Copper Pillar Electroplating Tutorial

December 08,2016

In a previous tutorial, we provided an overview of copper electroplating for advanced packaging applications, including both via filling and copper pillars. The requirements and processing considerations for electroplated copper pillars for flip chip applications are somewhat different than those for via filling, and warrant additional discussion.

Evolution of Bumping

Figure 1: Bumping technology generations

Copper pillars are now common in flip chip interconnection, usually with a  lead-free SnAg solder  cap on top. The transition to copper pillars has been driven by the limitations related to size and pitch (space between features) of traditional controlled collapse chip connection (C4) bumping. As pitch requirements continue to shrink, copper pillars can enable higher-density designs while maintaining sufficient bump height. The next-generation technology will feature pillars as narrow as 10 to 30 µm.

Copper Pillar Plating Process

Figure 2: Illustration of the tin-silver capped copper pillar plating process

Copper pillars are electroplated over a Cu seed layer at the base, with photoresist defining the diameter of the pillar. A nickel diffusion barrier between the pillar and the solder cap limits formation of a copper-tin  intermetallic layer at the interface or prevents formation of microvoids. Excessive intermetallic growth and microvoids can both negatively affect reliability. When used with copper chemistry that has exceptionally high purity, this nickel barrier may or may not be needed, depending on customer preferences.

Design and Performance
Design Goal RDL Target 20 μm Pillar Target 50 μm Pillar Target 200 μm Pillar Target
%WID Uniformity <5% <5% <5% <10%
%TIR Doming -5% to 5% -5% to 5% -5% to 5% -5% to 5%
Plating current desities 2 to 12 ASD 4.5 to 12 ASD 4.5 to 18 ASD 20 to 40 ASD
Total Doping
<20 ppm <20 ppm <20 ppm <20 ppm
Solder Compatibility Void-free w/o Ni Barrier Void-free w/o Ni Barrier Void-free w/o Ni Barrier Void-free w/o Ni Barrier

Figure 3: Typical design goals and performance targets for copper pillars

Proper choice of electroplating materials and processes ensures that pillars meet certain design goals, chosen to optimize quality and reliability. Keeping the impurity level in the plating bath as low as possible minimizes the risk of developing voids at the pillar-solder interface. If dopants such as carbon, sulfur, chlorine and other impurities are kept below 20 ppm, it is possible to form a void-free capped pillar even without using a nickel barrier layer.
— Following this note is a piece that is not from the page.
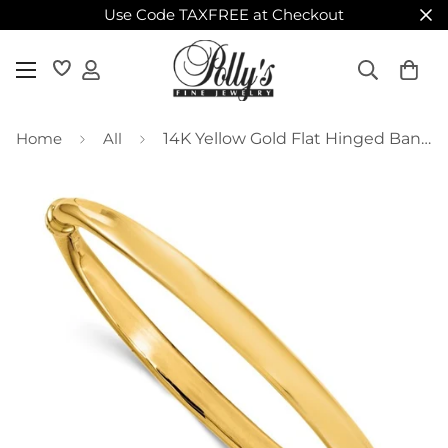
Use Code TAXFREE at Checkout
Home
All
14K Yellow Gold Flat Hinged Bangle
Effects of Electrochemical Potential

Figure 4: Within-die uniformity

Pillar height needs to be consistent for proper die attach, but electrochemical potential is not uniform across each die on a wafer. It will be higher at the edges and corners, resulting in taller bumps at the edge and therefore insufficient contact at the center of the die, where the pillars are lower. The higher the bump density, the greater the challenge.

Understanding Within-die Uniformity


Figure 5: Calculating within-die uniformity

Within-die (WID) co-planarity or uniformity, calculated as shown in figure 5, should usually be less than 5%, although the target may be higher for larger pillars. A lack of WID uniformity within these parameters will cause reliability issues.
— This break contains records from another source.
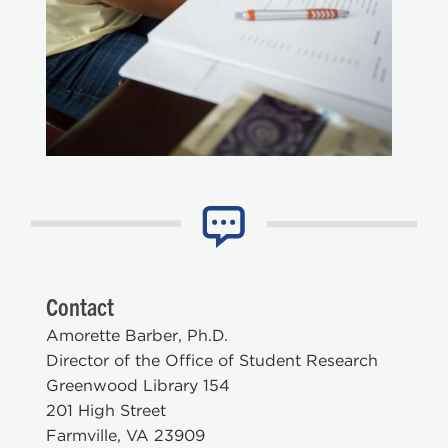
Contact
Amorette Barber, Ph.D.
Director of the Office of Student Research
Greenwood Library 154
201 High Street
Farmville, VA 23909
WID Control through Chemistry

Figure 6: Role of additives in controlling within-die uniformity

Optimized additives in the electroplating bath can help achieve appropriate WID uniformity. Levelers are preferentially attracted to regions of higher current density, where they suppress electroplating rate and create a more uniform array of pillars.

Calculating Dome Shape

Figure 7: TIR calculation and examples of copper pillar shapes

Achieving a uniform pillar shape that will be optimum for subsequent solder plating and consistent across a die presents an engineering challenge. Most customers will prefer flat pillars, though occasionally a slightly domed shape may be helpful. The best electroplating materials and processes allow engineers to tailor the profile for each application. In any case, total indicated runout (TIR) should be kept within a range of ± 5%.

Balancing Pillar Shape and Voiding

Figure 8: Shown are domed tin-silver capped copper pillars with void-free intermetallic compound (left) and flat copper pillars exhibiting extensive voiding between the copper and tin-silver interface(right)

It is not difficult to achieve flat pillars with the use of additives, but unfortunately, this sometimes comes with a poor pillar-solder interface, also commonly known as intermetallic compound (IMC), that contains multiple voids. Many commercially-available plating baths that produce high-quality interfaces often create pillars that are excessively domed.

Successful Integration of Flat Cu Pillars with SnAg Capping

Figure 9: Void-free capped micro and standard copper pillars with and without Ni

Plating baths with optimized additives and copper purity can enable the best of both worlds: a flat pillar with a smooth, continuous interface, with or without a nickel barrier.